The number of potential killers is almost as great as the population of the village itself. As Poirot investigates he sees that there might be a connection to the suicide of a local woman, and the death the previous year of her husband.
After dinner, Ackroyd reveals to Sheppard in his study that Mrs Ferrars had confided in him she was being blackmailed over her murder of her husband. He then asks Sheppard to leave, wishing to read a letter from Mrs Ferrars that arrives in the post, containing her suicide note.
Upon returning to Fernly Park, Parker denies making such a call, yet he, Sheppard, Raymond and Blunt find Ackroyd dead in his study, stabbed to death with a weapon from his collection. Poirot learns a few important facts on the case: Poirot asks Sheppard for the exact time he met his stranger.
He later finds a goose quill and a scrap of starched cambric in the summer house, and a ring with the inscription "From R" in the backyard pool. Flora admits she never saw her uncle after dinner; she was taking money from his bedroom.
Blunt reveals he is secretly in love with Flora. Poirot calls a second meeting, adding the butler, housekeeper and Paton, whom he had found. He does not reveal the name; instead he issues a warning to the killer. When no-one was around in the study, Sheppard removed the dictaphone, and returned the chair that concealed it from view to its original place.
Poirot tells Sheppard that all this information will be reported to the police in the morning. He is a friend of the victim. Dr James Sheppard — The killer of the case. Inspector Raglan — Police inspector from the nearby larger town of Cranchester. Roger Ackroyd — The victim of the case.
A wealthy businessman and widower, who is distressed by the recent death of the woman he wanted to marry, Mrs Ferrars.
Mrs Ferrars — A widow who was rumoured to have poisoned her husband Ashley Ferrars, a mean drunk man. She has no means of income and is slightly zany, often having fast-changing opinions. He is secretly in love with Flora. Present when the body was found. An attractive woman for her age.
She is a lady of nobility but poor, who assumed the position she took to support herself. She is secretly married to Ralph and fired when she tells Ackroyd of this. He is a drug addict, recently arrived from Canada.

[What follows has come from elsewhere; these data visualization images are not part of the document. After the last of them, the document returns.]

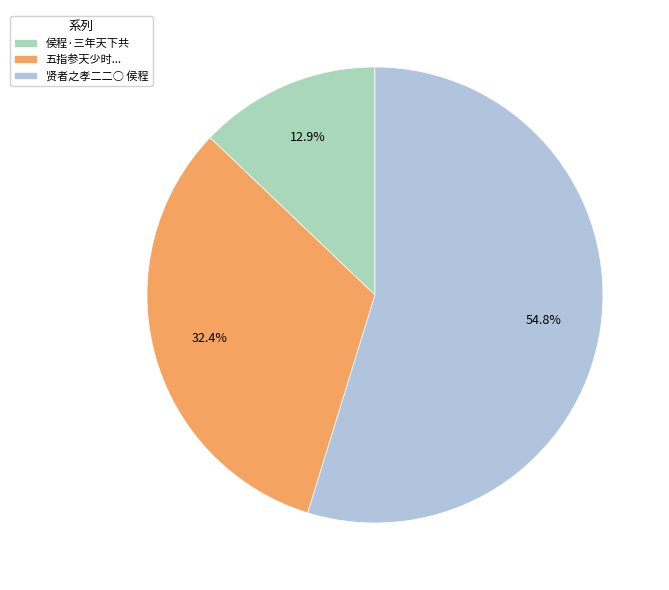

Rank the categories by value from lowest to highest.

侯程·三年天下共, 五指参天少时..., 贤者之孝二二○ 侯程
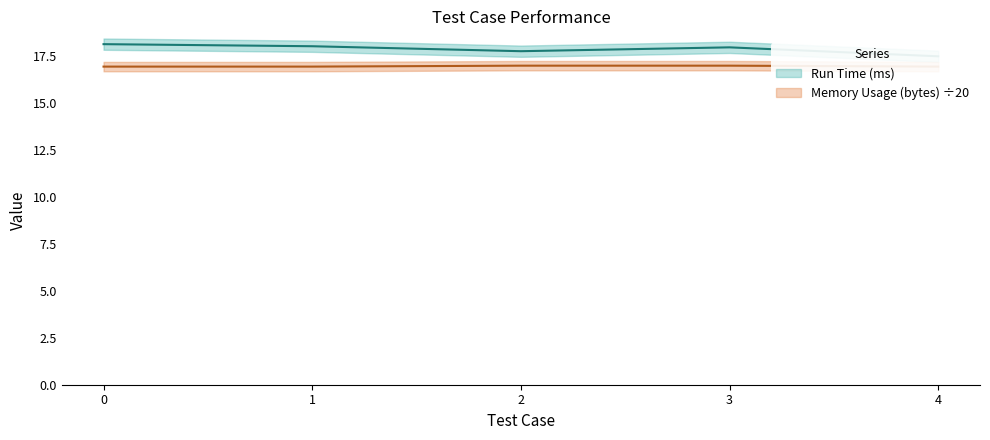

True or false: Run Time (ms) and Memory Usage (bytes) cross at least once.

False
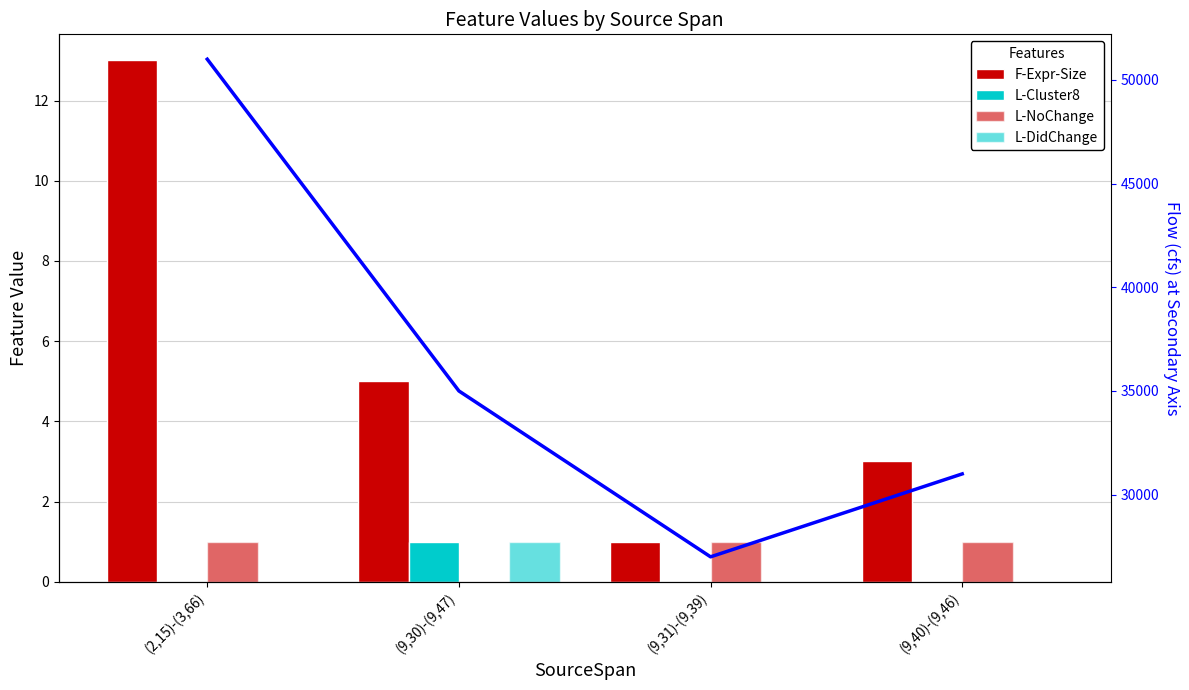

What is the label of the 2nd bar from the left?

(9,30)-(9,47)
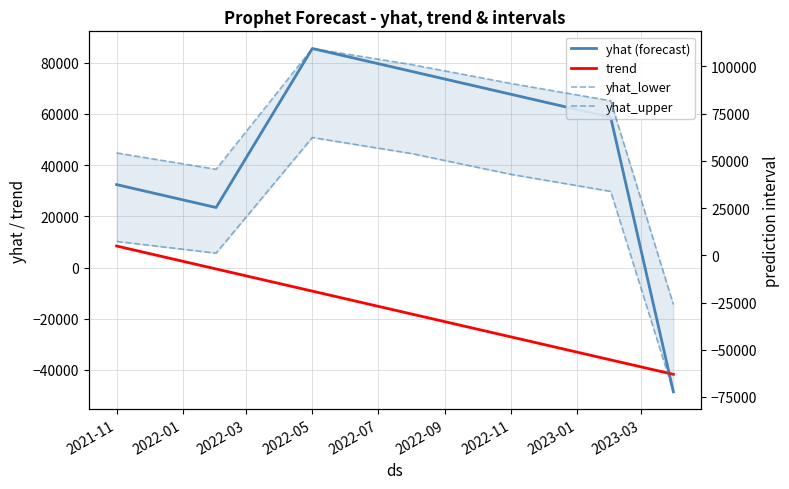

True or false: yhat (forecast) has more than 1 interior local peaks.

False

She has a notable gift of staying informed on all activities in the village. Ship steward — An out-of-town, unknown male patient of Dr Sheppard. Later found to have made a telephone call to him from the local train station, which Poirot confirms by a telegram received from their ship.
The novel includes an unexpected plot twist at the end of the novel. In the last chapter, Sheppard describes how he was an unreliable narratorusing certain literary techniques to conceal his guilt without having written anything untrue e.
The review then gave a brief synopsis before concluding with "It is all very puzzling, but the great Hercule Poirot, a retired Belgian detective, solves the mystery.Part I In Ten Little Indians Christie creates a masterpiece of mystery and murder.
After ten strangers gather together on an isolated island off the coast of Devon, England, one by one, they each. The Bad Shepherds - By Hook Or By Crook (Monsoon) Transfiguring punk classics into folk songs, those who hadn't actually heard the debut album by Adrian Edmondson, Maartin Allcock, Andy Dinan, and Troy Donockley might have thought it was a bit of a gimmick.
"Poirot" The Murder of Roger Ackroyd (TV Episode ) on IMDb: Plot summary, synopsis, and more. Get all the key plot points of Agatha Christie's The Murder of Roger Ackroyd on one page.
From the creators of SparkNotes. The Murder of Roger Ackroyd Summary from LitCharts | The creators of SparkNotes. In Agatha Christie's most twisted tale, a spy-turned-private-detective is lured by his former lover to catch her grandfather's murderer before Scotland Yard exposes dark family secrets.
His friend, solicitor Gilbert Entwhistle, asks Hercule Poirot to help solve a riddle and a murder. The riddle has to do with Richard Abernethie's will.